Russo states that an incorrect assessment of the building’s needs can have a long-lasting negative effect on its people flow. “To prevent this, thyssenkrupp provides support from the very early stages of a project, performing traffic analysis studies and advising the project’s stakeholders on their actual needs and proposing suitable dimensioning configuration for the elevation systems in each project,” he explains.
Innovations and Trends
Elevators are no longer simply about getting from A to B. In fact in the grand spectrum of a building’s management, a number of aspects are currently being considered by developers in regards to elevator access.When it comes to trends and recent innovations in the market, Russo states that there has been an increasing awareness from many project stakeholders on sustainability and energy efficiency. Citing an example, Russo explains, “With regenerative drives, the energy generated during the descent of a loaded car is captured and it can then be reused throughout the building, not only saving energy costs, but also helping owners fulfill their building’s goals,” says Russo, who goes on to add, “We have also witnessed that, especially in GCC countries, clients are becoming more and more driven by the use of innovative technologies in their projects. In this field, thyssenkrupp has presented several industry-changing solutions, such as the TWIN elevator system, which has two cars (arranged on top of each other) operating independently in one single shaft; ‘MULTI’, the world’s first rope-free elevator, which harnesses the power of linear motor technology to move multiple cars in a single shaft both vertically and horizontally; ‘ACCEL’, an accelerating moving walk which is capable of moving people in metros and airports up to three times faster than conventional moving walks.”
At KONE too there are a number of innovations that have created a buzz in the market. The ‘KONE MonoSpace’ elevator revolutionized the industry in 1996 with the world’s first machine-room-less elevator. ‘KONE UltraRope’ is a revolutionary hoisting technology that enables elevators to travel distances of more than 1000 meters.
Luczak expresses how some of the innovations at KONE have changed the industry. “As new ecosystems emerge around smart buildings and cities, we believe this brings great opportunities. We are, for example, investing significantly in connectivity and diagnostics for our services to improve quality and predictability for our customers. For example, the agreement we recently announced with IBM will bring cognitive analytics to our services through the use of their Watson IoT platform,” adds Luczak. Shamsulhaq, says that on a positive side there is now more sustainability consideration while selecting the vertical transportation equipment. “On the downside, customers are sacrificing the quality of service by opting to get into agreements with third party providers who are not equipped to meet the requirements at a lesser price,” he adds.

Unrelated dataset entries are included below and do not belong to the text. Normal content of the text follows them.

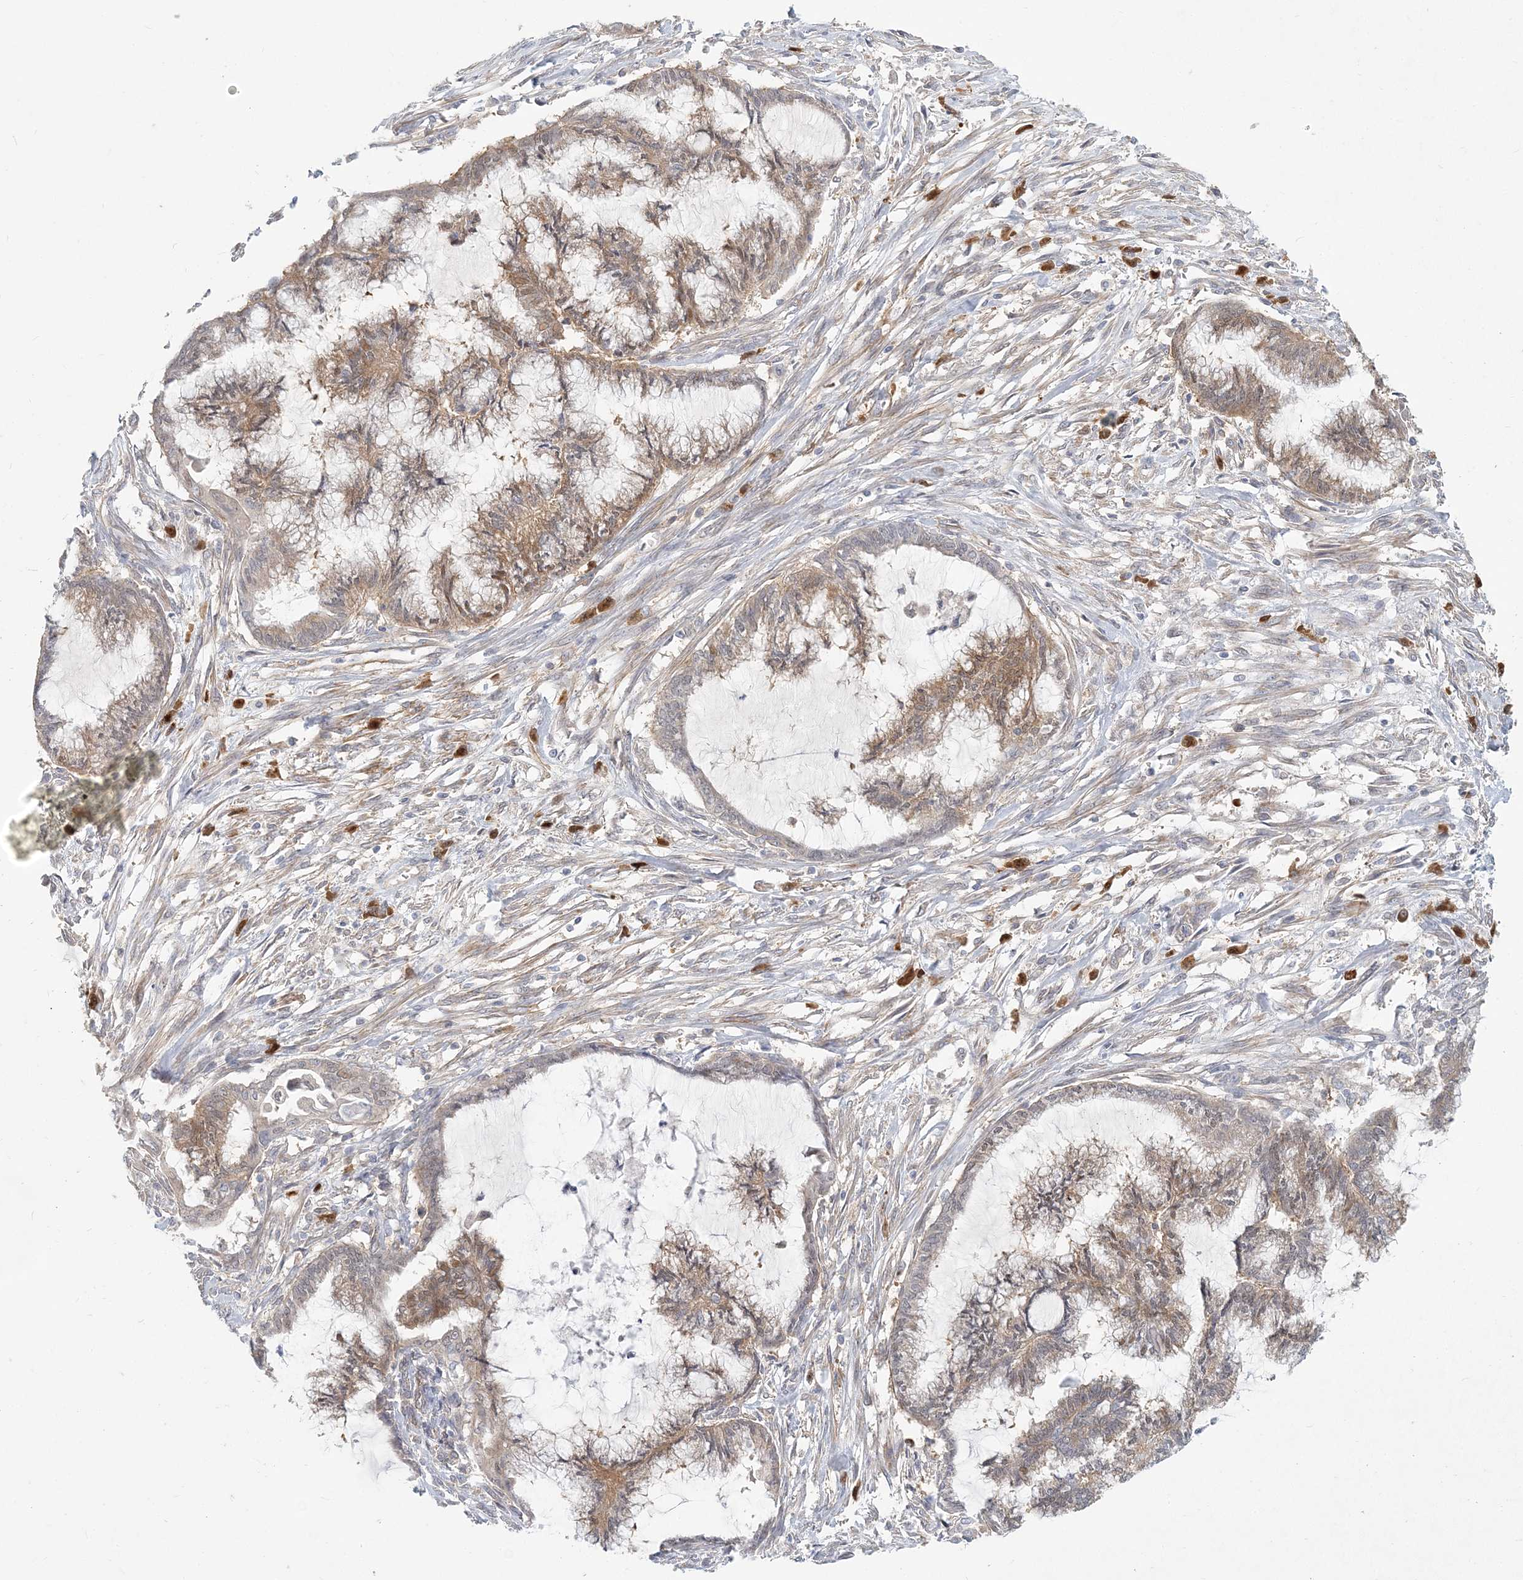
{"staining": {"intensity": "moderate", "quantity": "25%-75%", "location": "cytoplasmic/membranous"}, "tissue": "endometrial cancer", "cell_type": "Tumor cells", "image_type": "cancer", "snomed": [{"axis": "morphology", "description": "Adenocarcinoma, NOS"}, {"axis": "topography", "description": "Endometrium"}], "caption": "Tumor cells reveal medium levels of moderate cytoplasmic/membranous positivity in about 25%-75% of cells in endometrial cancer (adenocarcinoma). Immunohistochemistry stains the protein in brown and the nuclei are stained blue.", "gene": "GMPPA", "patient": {"sex": "female", "age": 86}}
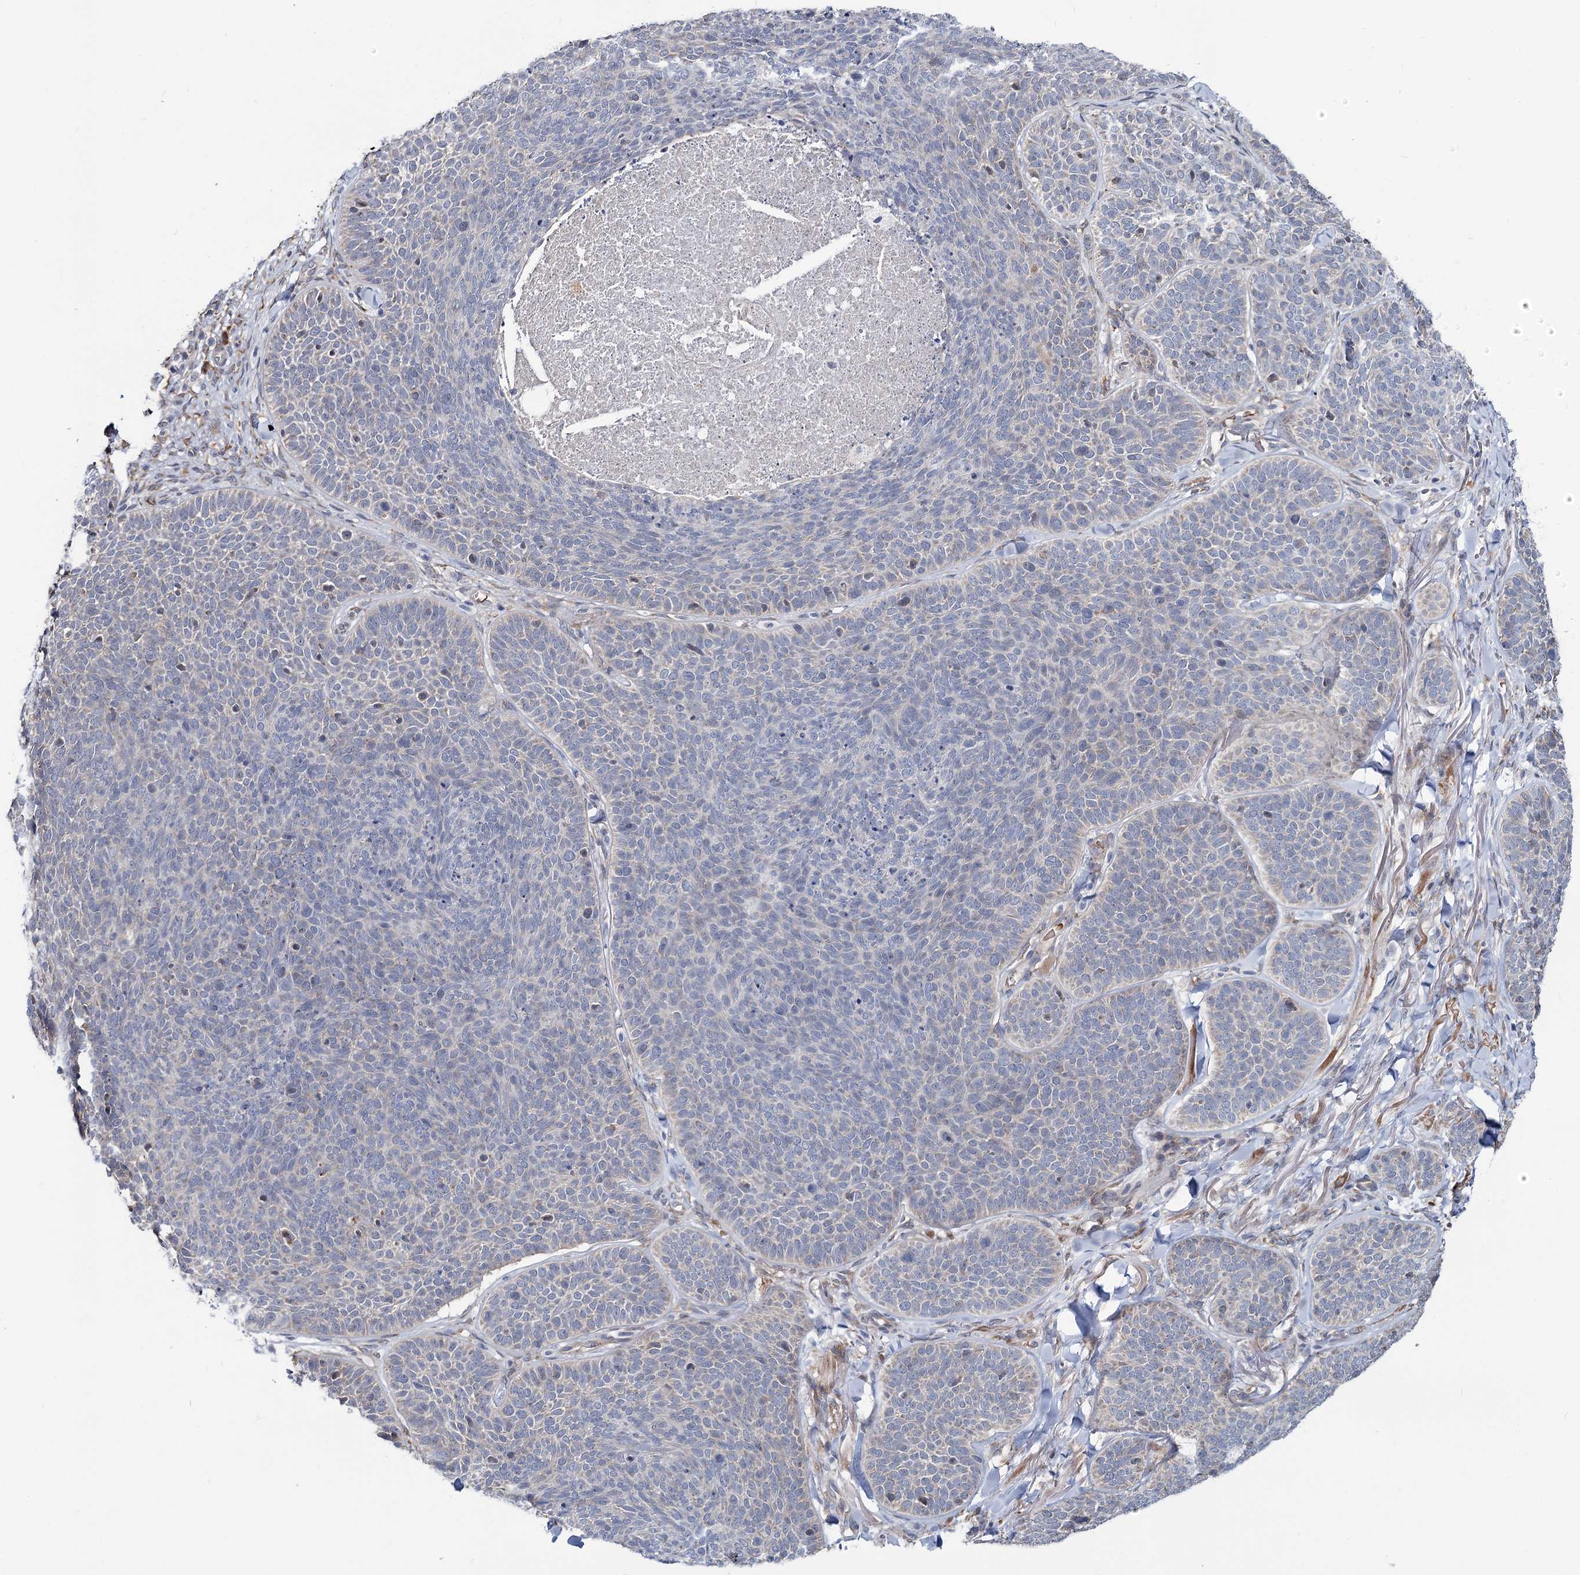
{"staining": {"intensity": "negative", "quantity": "none", "location": "none"}, "tissue": "skin cancer", "cell_type": "Tumor cells", "image_type": "cancer", "snomed": [{"axis": "morphology", "description": "Basal cell carcinoma"}, {"axis": "topography", "description": "Skin"}], "caption": "An IHC histopathology image of skin cancer is shown. There is no staining in tumor cells of skin cancer.", "gene": "CIB4", "patient": {"sex": "male", "age": 85}}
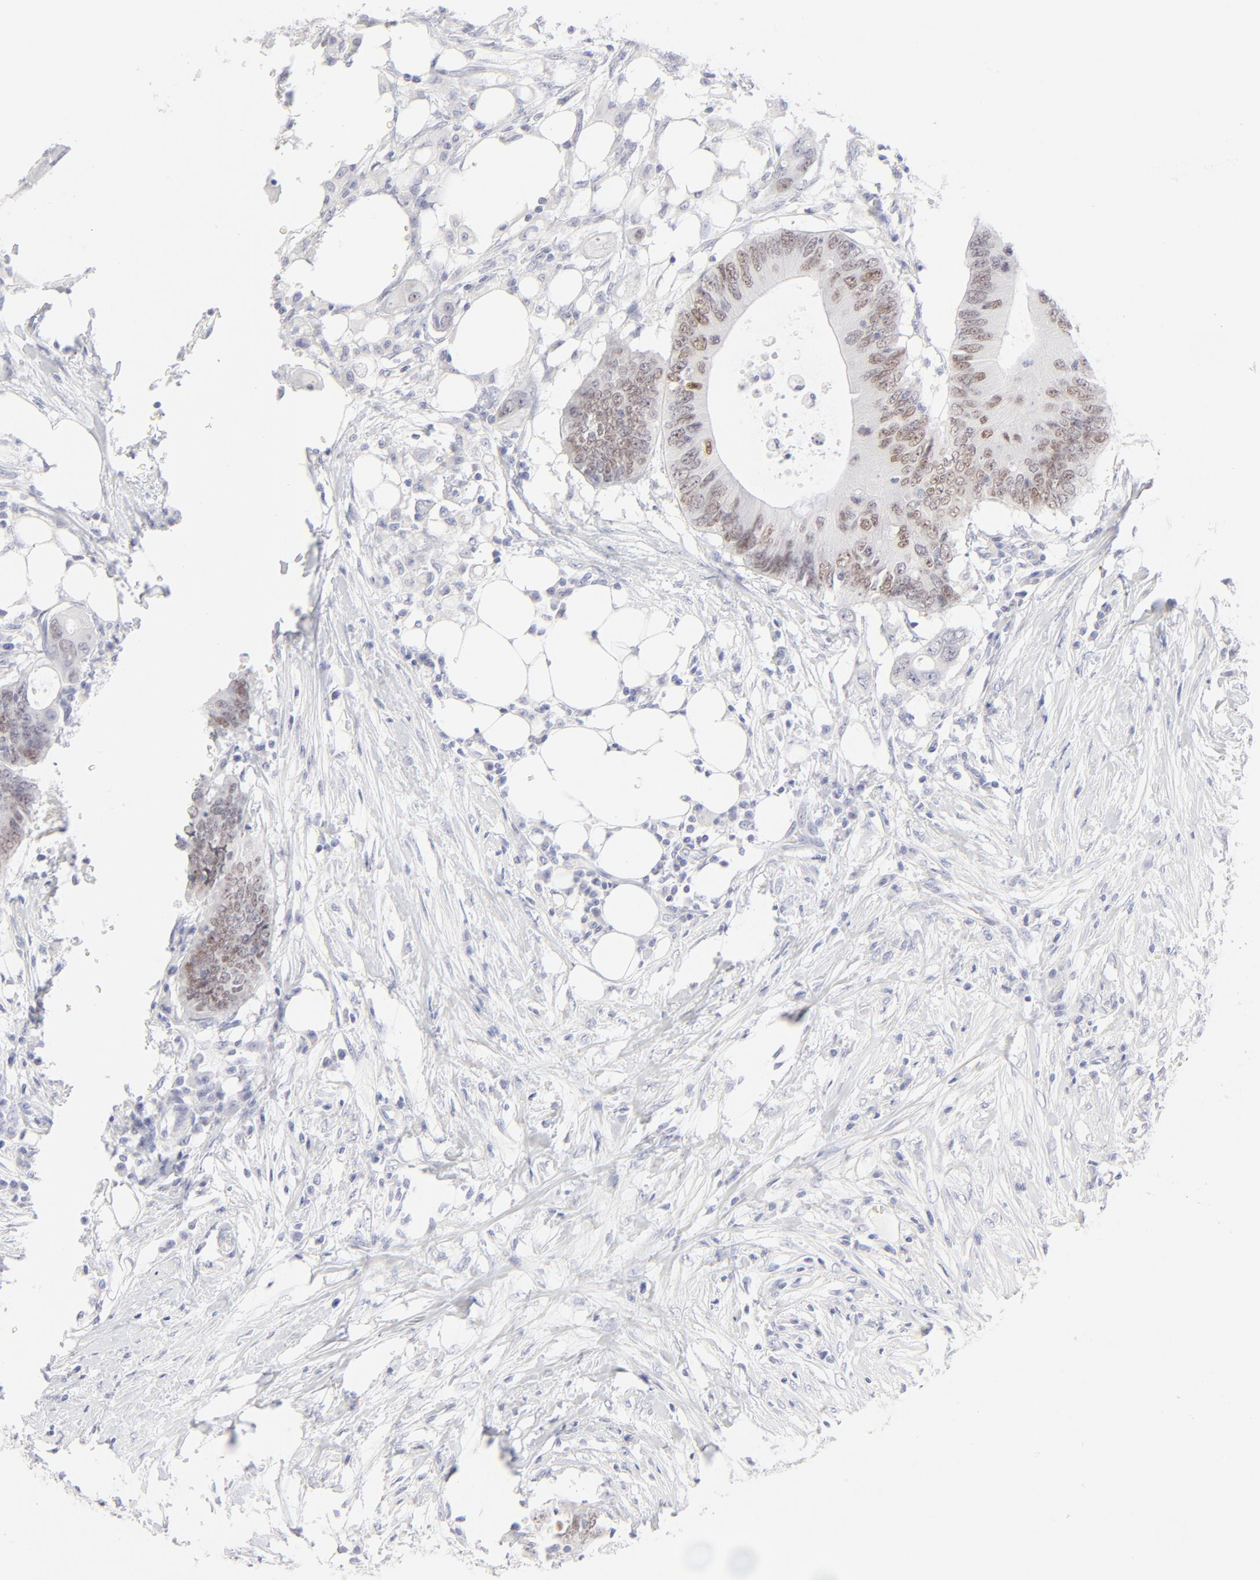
{"staining": {"intensity": "moderate", "quantity": "25%-75%", "location": "nuclear"}, "tissue": "colorectal cancer", "cell_type": "Tumor cells", "image_type": "cancer", "snomed": [{"axis": "morphology", "description": "Adenocarcinoma, NOS"}, {"axis": "topography", "description": "Colon"}], "caption": "Brown immunohistochemical staining in human adenocarcinoma (colorectal) exhibits moderate nuclear positivity in approximately 25%-75% of tumor cells. Immunohistochemistry (ihc) stains the protein in brown and the nuclei are stained blue.", "gene": "ELF3", "patient": {"sex": "male", "age": 71}}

Energy conservation and sustainable practices is a recent focus area in the market. KONE aims to be a leader in sustainability, and their Environmental Excellence program supports the ongoing transformation of the built environment into smart eco-cities, low carbon communities, and net zero energy buildings. “For us, sustainability is embedded in our organisational culture. It means a combination of offering our customers innovative solutions that are both energy and cost-efficient, and actions that reduce the adverse environmental impacts of our own operations. From an equipment point of view, our current volume elevators are up to 90% more energy efficient than our elevators from the 1990s. And over 90% of the materials used for manufacturing and packaging KONE elevators and escalators consist of metals that can be recycled at the end of product life cycle,” says Luczak.
With the GCC elevator and escalator market continuing to grow it is a positive sign that they are opening up to not only new innovations but also incorporate green technology.